DATASET ENTRIES Block Start

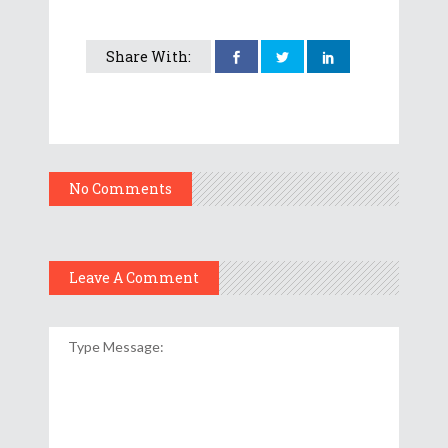
Share With:
No Comments
Leave A Comment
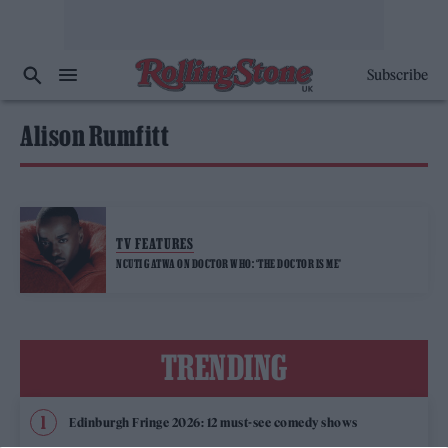
Subscribe
Alison Rumfitt
TV FEATURES
NCUTI GATWA ON DOCTOR WHO: ‘THE DOCTOR IS ME’
TRENDING
Edinburgh Fringe 2026: 12 must-see comedy shows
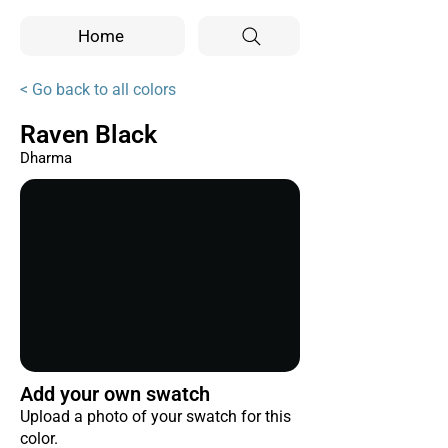
Home
< Go back to all colors
Raven Black
Dharma
Add your own swatch
Upload a photo of your swatch for this
color.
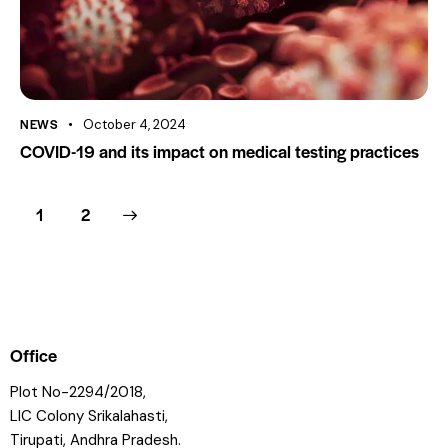
NEWS
October 4, 2024
COVID-19 and its impact on medical testing practices
>
1
2
Office
Plot No-2294/2018,
LIC Colony Srikalahasti,
Tirupati, Andhra Pradesh.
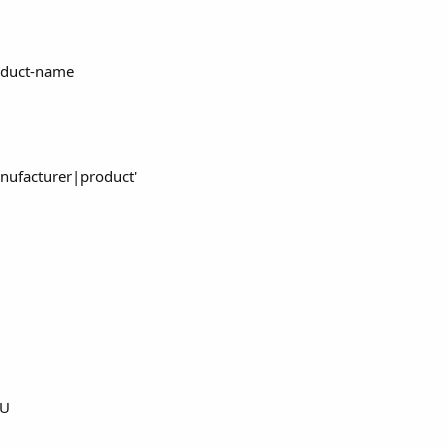
oduct-name
nufacturer|product'
mU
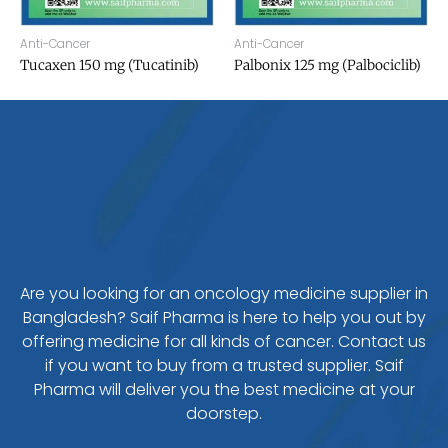
Anti-Cancer
Anti-Cancer
Tucaxen 150 mg (Tucatinib)
Palbonix 125 mg (Palbociclib)
Are you looking for an oncology medicine supplier in
Bangladesh? Saif Pharma is here to help you out by
offering medicine for all kinds of cancer. Contact us
if you want to buy from a trusted supplier. Saif
Pharma will deliver you the best medicine at your
doorstep.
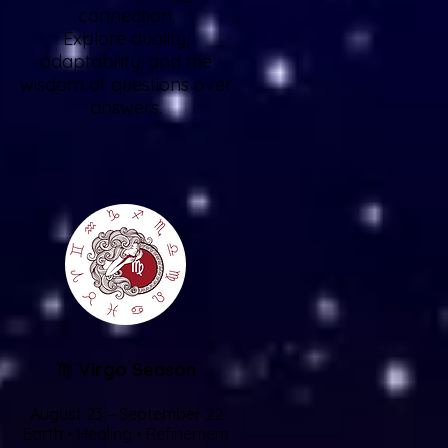
connection.
Explore duality,
adaptability, and the
wisdom of questions over
answers.
♍
Virgo Season
August 23 – September 22
Earth • Healing • Refinement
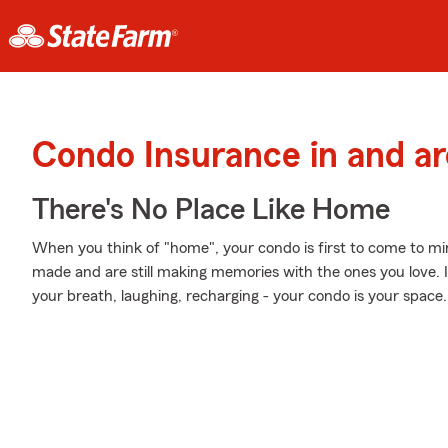
Condo Insurance in and ar
There's No Place Like Home
When you think of "home", your condo is first to come to m
made and are still making memories with the ones you love. I
your breath, laughing, recharging - your condo is your space.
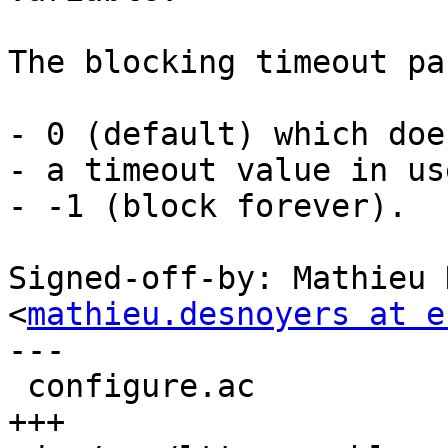
The blocking timeout pa
- 0 (default) which doe
- a timeout value in use
- -1 (block forever).

Signed-off-by: Mathieu 
<
mathieu.desnoyers at e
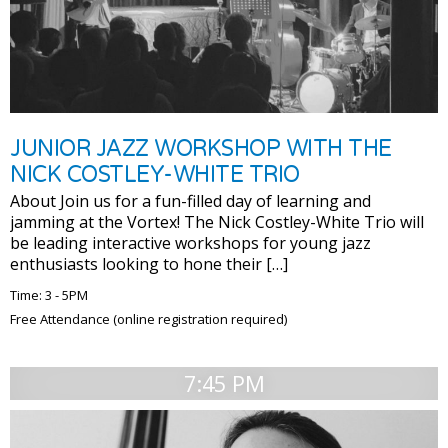
JUNIOR JAZZ WORKSHOP WITH THE
NICK COSTLEY-WHITE TRIO
About Join us for a fun-filled day of learning and
jamming at the Vortex! The Nick Costley-White Trio will
be leading interactive workshops for young jazz
enthusiasts looking to hone their […]
Time: 3 - 5PM
Free Attendance (online registration required)
7:45 PM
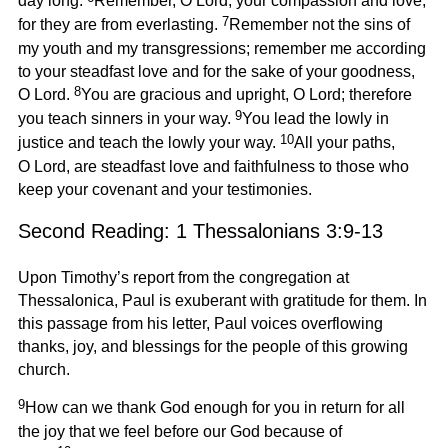
day long.
Remember, O Lord, your compassion and love,
7
for they are from everlasting.
Remember not the sins of
my youth and my transgressions; remember me according
to your steadfast love and for the sake of your goodness,
8
O Lord.
You are gracious and upright, O Lord; therefore
9
you teach sinners in your way.
You lead the lowly in
10
justice and teach the lowly your way.
All your paths,
O Lord, are steadfast love and faithfulness to those who
keep your covenant and your testimonies.
Second Reading: 1 Thessalonians 3:9-13
Upon Timothy’s report from the congregation at
Thessalonica, Paul is exuberant with gratitude for them. In
this passage from his letter, Paul voices overflowing
thanks, joy, and blessings for the people of this growing
church.
9
How can we thank God enough for you in return for all
the joy that we feel before our God because of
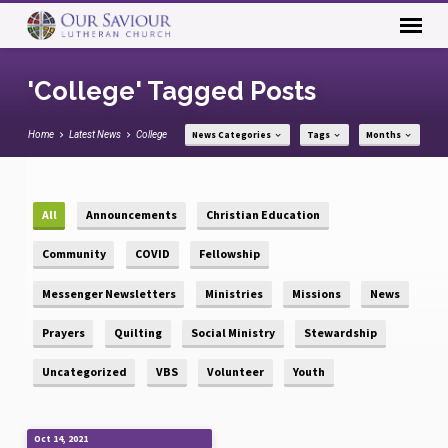
'College' Tagged Posts
Home
Latest News
College
News Categories
Tags
Months
All
Announcements
Christian Education
Community
COVID
Fellowship
Messenger Newsletters
Ministries
Missions
News
Prayers
Quilting
Social Ministry
Stewardship
Uncategorized
VBS
Volunteer
Youth
Oct 14, 2021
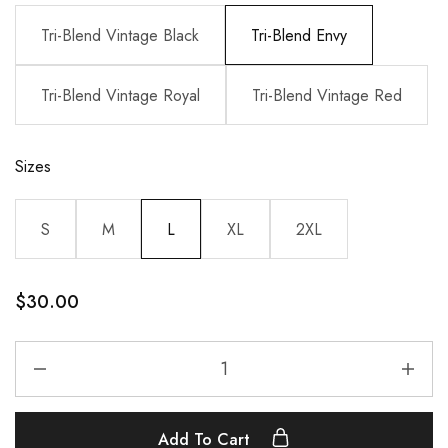
Tri-Blend Vintage Black
Tri-Blend Envy
Tri-Blend Vintage Royal
Tri-Blend Vintage Red
Sizes
S
M
L
XL
2XL
$
30.00
Add To Cart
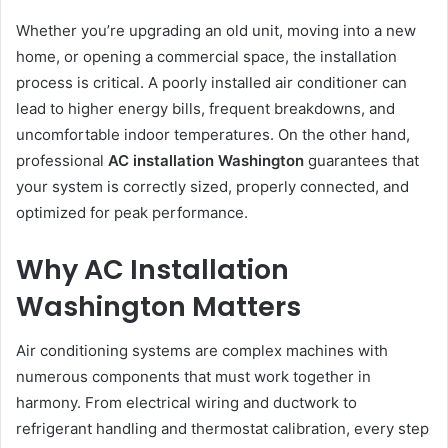
Whether you’re upgrading an old unit, moving into a new
home, or opening a commercial space, the installation
process is critical. A poorly installed air conditioner can
lead to higher energy bills, frequent breakdowns, and
uncomfortable indoor temperatures. On the other hand,
professional
AC installation Washington
guarantees that
your system is correctly sized, properly connected, and
optimized for peak performance.
Why AC Installation
Washington Matters
Air conditioning systems are complex machines with
numerous components that must work together in
harmony. From electrical wiring and ductwork to
refrigerant handling and thermostat calibration, every step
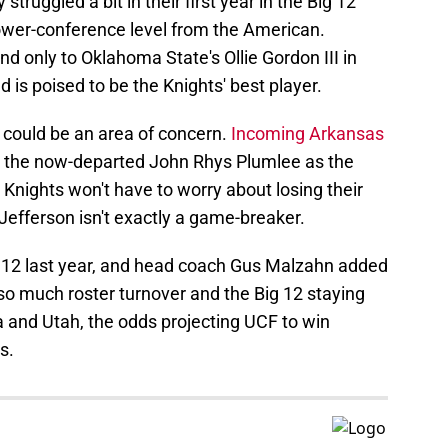
struggled a bit in their first year in the Big 12
ower-conference level from the American.
 only to Oklahoma State's Ollie Gordon III in
 is poised to be the Knights' best player.
n could be an area of concern.
Incoming Arkansas
e the now-departed John Rhys Plumlee as the
 Knights won't have to worry about losing their
Jefferson isn't exactly a game-breaker.
g 12 last year, and head coach Gus Malzahn added
 so much roster turnover and the Big 12 staying
a and Utah, the odds projecting UCF to win
s.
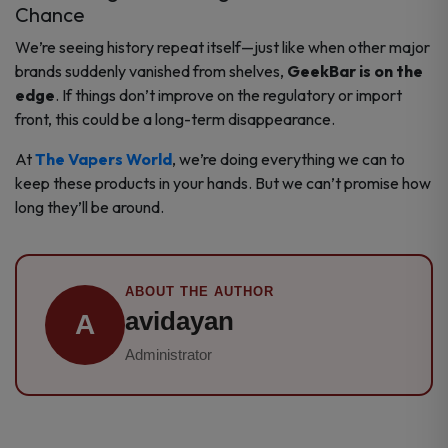
Chance
We’re seeing history repeat itself—just like when other major
brands suddenly vanished from shelves,
GeekBar is on the
edge
. If things don’t improve on the regulatory or import
front, this could be a long-term disappearance.
At
The Vapers World
, we’re doing everything we can to
keep these products in your hands. But we can’t promise how
long they’ll be around.
ABOUT THE AUTHOR
avidayan
A
Administrator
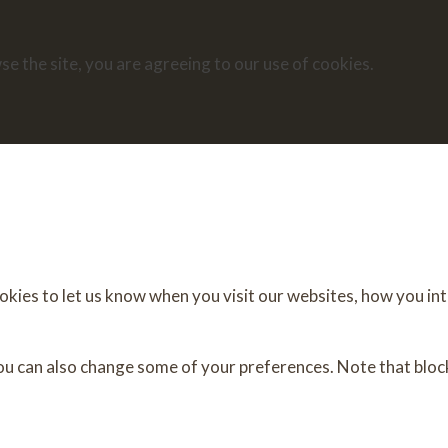
se the site, you are agreeing to our use of cookies.
ies to let us know when you visit our websites, how you inte
You can also change some of your preferences. Note that blo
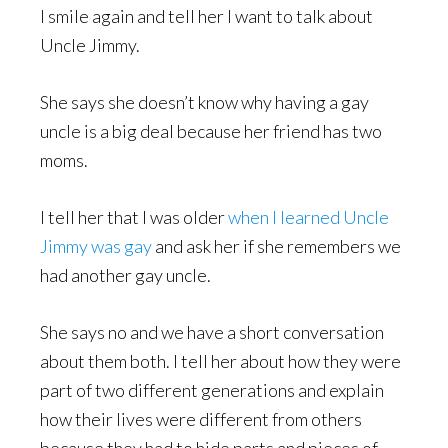
I smile again and tell her I want to talk about
Uncle Jimmy.
She says she doesn’t know why having a gay
uncle is a big deal because her friend has two
moms.
I tell her that I was older
when I learned Uncle
Jimmy was gay
and ask her if she remembers we
had another gay uncle.
She says no and we have a short conversation
about them both. I tell her about how they were
part of two different generations and explain
how their lives were different from others
because they had to hide parts and pieces of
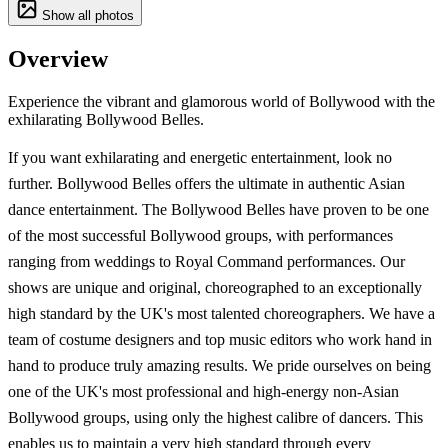
Show all photos
Overview
Experience the vibrant and glamorous world of Bollywood with the
exhilarating Bollywood Belles.
If you want exhilarating and energetic entertainment, look no
further. Bollywood Belles offers the ultimate in authentic Asian
dance entertainment. The Bollywood Belles have proven to be one
of the most successful Bollywood groups, with performances
ranging from weddings to Royal Command performances. Our
shows are unique and original, choreographed to an exceptionally
high standard by the UK's most talented choreographers. We have a
team of costume designers and top music editors who work hand in
hand to produce truly amazing results. We pride ourselves on being
one of the UK's most professional and high-energy non-Asian
Bollywood groups, using only the highest calibre of dancers. This
enables us to maintain a very high standard through every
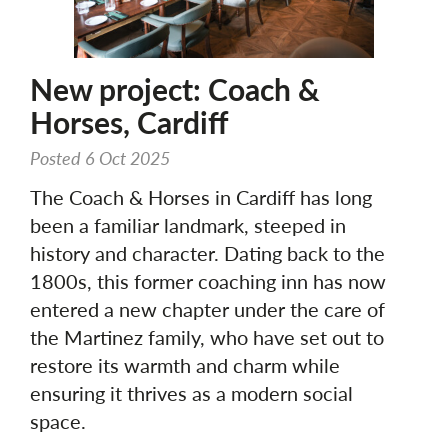
New project: Coach &
Horses, Cardiff
Posted 6 Oct 2025
The Coach & Horses in Cardiff has long
been a familiar landmark, steeped in
history and character. Dating back to the
1800s, this former coaching inn has now
entered a new chapter under the care of
the Martinez family, who have set out to
restore its warmth and charm while
ensuring it thrives as a modern social
space.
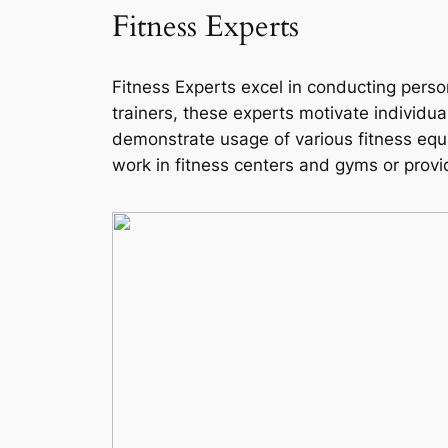
Fitness Experts
Fitness Experts excel in conducting perso
trainers, these experts motivate individua
demonstrate usage of various fitness equi
work in fitness centers and gyms or provi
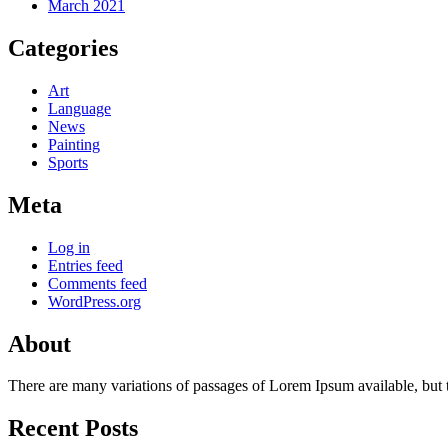
March 2021
Categories
Art
Language
News
Painting
Sports
Meta
Log in
Entries feed
Comments feed
WordPress.org
About
There are many variations of passages of Lorem Ipsum available, but 
Recent Posts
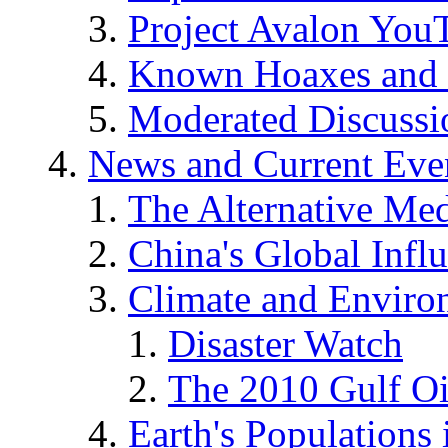
Project Avalon You
Known Hoaxes and 
Moderated Discussio
News and Current Eve
The Alternative Me
China's Global Infl
Climate and Enviro
Disaster Watch
The 2010 Gulf Oi
Earth's Populations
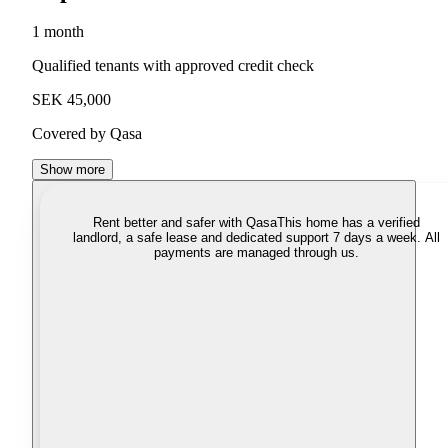
1 month
Qualified tenants with approved credit check
SEK 45,000
Covered by Qasa
Show more
Rent better and safer with Qasa
This home has a verified
landlord, a safe lease and dedicated support 7 days a week. All
payments are managed through us.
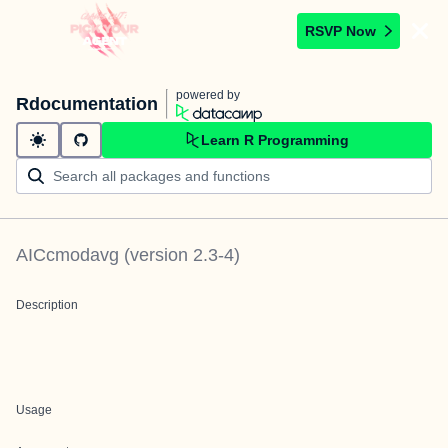
RSVP Now
powered by
Rdocumentation
Learn R Programming
AICcmodavg
(version
2.3-4
)
Description
Usage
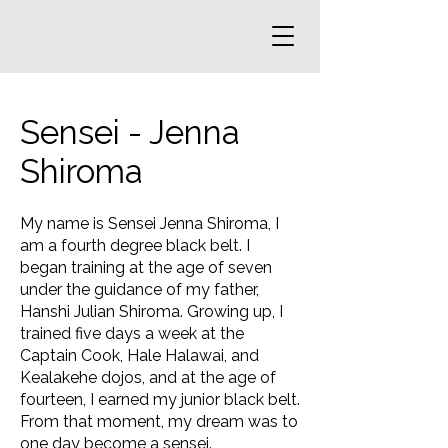
Sensei - Jenna
Shiroma
My name is Sensei Jenna Shiroma, I
am a fourth degree black belt. I
began training at the age of seven
under the guidance of my father,
Hanshi Julian Shiroma. Growing up, I
trained five days a week at the
Captain Cook, Hale Halawai, and
Kealakehe dojos, and at the age of
fourteen, I earned my junior black belt.
From that moment, my dream was to
one day become a sensei.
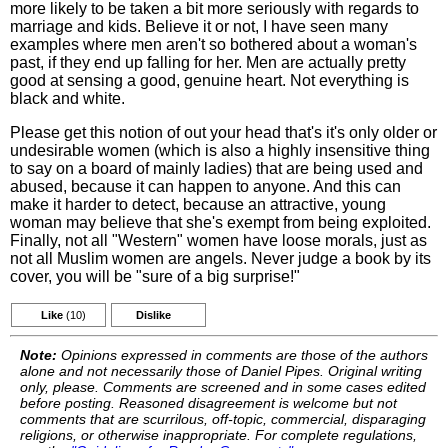
more likely to be taken a bit more seriously with regards to
marriage and kids. Believe it or not, I have seen many
examples where men aren't so bothered about a woman's
past, if they end up falling for her. Men are actually pretty
good at sensing a good, genuine heart. Not everything is
black and white.
Please get this notion of out your head that's it's only older or
undesirable women (which is also a highly insensitive thing
to say on a board of mainly ladies) that are being used and
abused, because it can happen to anyone. And this can
make it harder to detect, because an attractive, young
woman may believe that she's exempt from being exploited.
Finally, not all "Western" women have loose morals, just as
not all Muslim women are angels. Never judge a book by its
cover, you will be "sure of a big surprise!"
Like
(10)
Dislike
Note:
Opinions expressed in comments are those of the authors
alone and not necessarily those of Daniel Pipes. Original writing
only, please. Comments are screened and in some cases edited
before posting. Reasoned disagreement is welcome but not
comments that are scurrilous, off-topic, commercial, disparaging
religions, or otherwise inappropriate. For complete regulations,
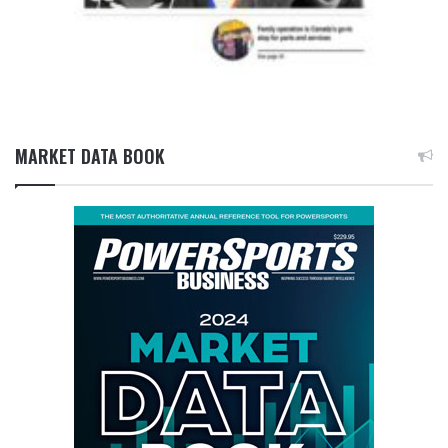
MARKET DATA BOOK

DATASET ENTRIES Block End

§ **TASK OBJECTIVE**: Find the line containing "good at sensing", then extract it and every line after it to the end of the data above, exactly and nothing else, without pictures.

§ **SOLVED EXERCISE**:
good at sensing a good, genuine heart. Not everything is
black and white.
Please get this notion of out your head that's it's only older or
undesirable women (which is also a highly insensitive thing
to say on a board of mainly ladies) that are being used and
abused, because it can happen to anyone. And this can
make it harder to detect, because an attractive, young
woman may believe that she's exempt from being exploited.
Finally, not all "Western" women have loose morals, just as
not all Muslim women are angels. Never judge a book by its
cover, you will be "sure of a big surprise!"
Like
(10)
Dislike
Note:
Opinions expressed in comments are those of the authors
alone and not necessarily those of Daniel Pipes. Original writing
only, please. Comments are screened and in some cases edited
before posting. Reasoned disagreement is welcome but not
comments that are scurrilous, off-topic, commercial, disparaging
religions, or otherwise inappropriate. For complete regulations,
MARKET DATA BOOK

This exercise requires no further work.